How to build multilingual websites that won’t piss off your users
Recently I spoke at WordCamp Helsinki about the user experience of multi-lingual and multi-regional websites. My entire interest in this was born from the dreaded ‘Briefly in English’ pages I often find on websites. I also realised that no one seems to be talking about this in the community, just try and find best practices for building multi-lingual or multi-regional websites!
Check out the slides from my presentation and read these 4 tips for building a great multi-lingual or multi-regional user experience:
Pick the right setup
Whether you’re building a completely new site or refreshing an existing one, you need to pick the right setup for dividing your content.
Content can be divided by languages, regions or regions and languages (often referred to as locales). This allows us to provide more relevant content to a user based on their country and language. In turn this creates a positive user experience, as well as helping search engines to display more relevant results for users.
Consider if your content is specific to a country or not. If so do you need to have content for multiple countries, and do those countries need to have multiple languages?
Help your users navigate
Give your users effective tools to navigate between different language or locale versions and make sure your language selection menu is clear.
Avoid using flags for languages, use them for countries instead, otherwise you might be insulting someone!
When listing languages, display them in the language itself. A German-speaker is most likely looking for ‘Deutsch’, not ‘German’, the same way an English-speaker would be looking for ‘English’, not ‘Inglés’.
Don’t skimp on content
Ever landed on a website in a different language, switched to your language version, then found there is nothing more than one or two out-of-date pages with unhelpful content? It makes you feel like a second-class user, right?
Ask anyone involved in search engine optimisation (SEO) what are the crucial things to pay attention to, and they will start talking to you about producing quality content. The same applies to user experience. Your users deserve at least the basic information that other language or country versions have.

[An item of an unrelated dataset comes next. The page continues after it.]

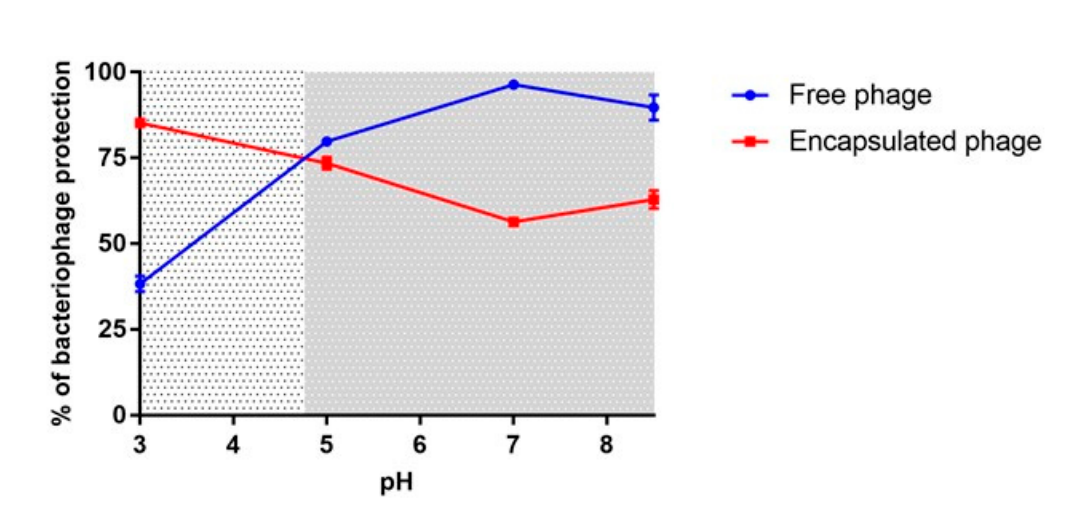
Table 4. Presence and absence of lytic zones of phage S1 in GIT of chickens after ALG beads administration. Section of the GIT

When planning a site’s content, think carefully about your strategy for translating your website’s content. Identify the core content of your site that is most useful and at the least localise that. From there look at your other content and with a cost:benefit ratio-approach, prioritise the localisation of content that will help you achieve your site’s goals without breaking the bank.

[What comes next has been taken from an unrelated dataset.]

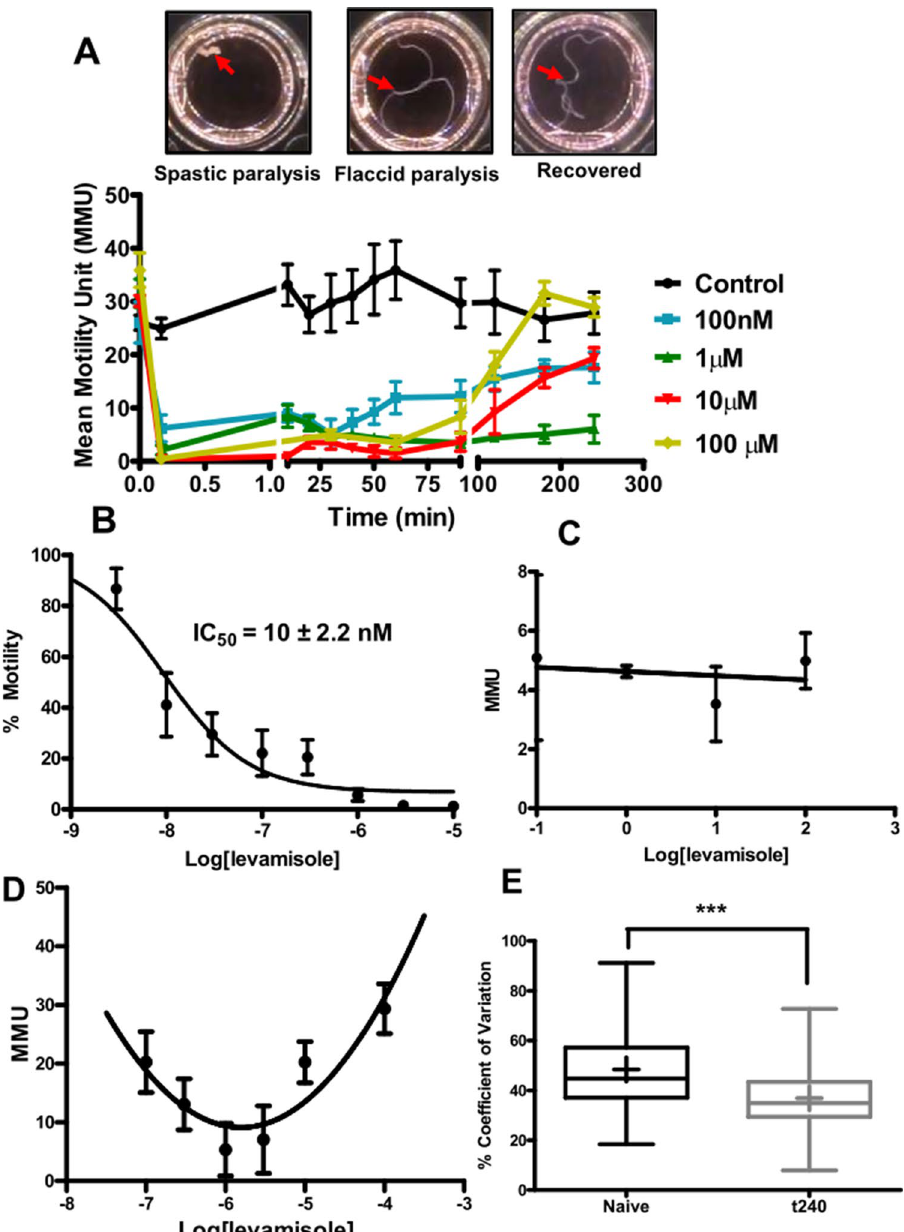
Figure 1. Levamisole is highly potent in paralyzing adult B. malayi females, but the worms undergo desensitization within 4 h. ( A ) Images of the time-dependent stages: (i) spastic paralysis as the worms contracted into a ball within 1 min after application of levamisole; (ii) flaccid paralysis as the worms gradually relaxed over the next 15–30 min but did not move and; (iii) the habituation and recovery phase as motility returned over the next 120–180 min. ( B ) Concentration–response analysis of adult B. malayi females treated with various concentrations of levamisole. Motility was measured 30 s post levamisole treatment. IC 50 = 10 ± 2.2 nM; n = 8 per concentration over two biological replicate studies. ( C ) Concentration–response analysis of B. malayi adult females treated with various concentrations of levamisole. Mean motility unit (MMU) values were taken at the 30 min time point post levamisole treatment; n = 12 worms per concentration over three biological replicate studies. ( D ) Non-linear concentration-MMU-response analysis of B. malayi adult females treated with various concentrations of levamisole T 240-min time point post levamisole treatment; n = 12 worms per concentration over three biological replicate studies. A 2nd order binomial was fitted (r 2 , 0.64) to illustrate the U-shaped relationship was better than a linear fit (low r 2 , 0.24). ( E ) Percent co-efficient of variation in naïve and recovered worms at t240; n = 60 over 15 biological replicate studies. Student’s t-test was performed for statistical analysis and p < 0.001 was statistically significant as indicated by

Create website address structures that talk
Your site’s website address (URI) structure conveys a lot of information both to users and to search engines about how your site is structured. The way your URIs show the division of language and/or country specific content is a key part of this.
Different multi-lingual plugins for WordPress may give slightly different options for showing the language in the URI. Common options are parameters, sub domains, directories and country-specific domain names.
Parameters in the URI (e.g. example.com/?lang=fr) are just terrible. Search engines don’t like them, they don’t look great to users. Don’t use them. Just don’t.
Subdomains (e.g. fr.example.com) are technically fine, but from a user experience point of view you are forcing the user to ‘read’ your site structure backwards. It also might not be clear if the code relates to a country or a language version.
Country specific domain names are a great option. They are already setup with search engines such as Google to be linked to a country and are a clear indicator to the user who this content is intended for. However getting hold of these can be expensive and time consuming if you are looking at countries where your business doesn’t have an official presence.
Directories after the domain name (e.g. example.com/fr) arguably are the easiest to understand and the most scaleable option when expanding to new markets. You can add an extra directory to account for countries-specific content when using generic domain names, like ‘.com’ (e.g. example.com/ch/fr).
With these tips in mind, you should have a great starting point next time you’re working on a complex multi-lingual and/or multi-regional site. With some careful planning and thought, you can provide a great user experience to your visitors that will increase your chances of your website achieving its goals!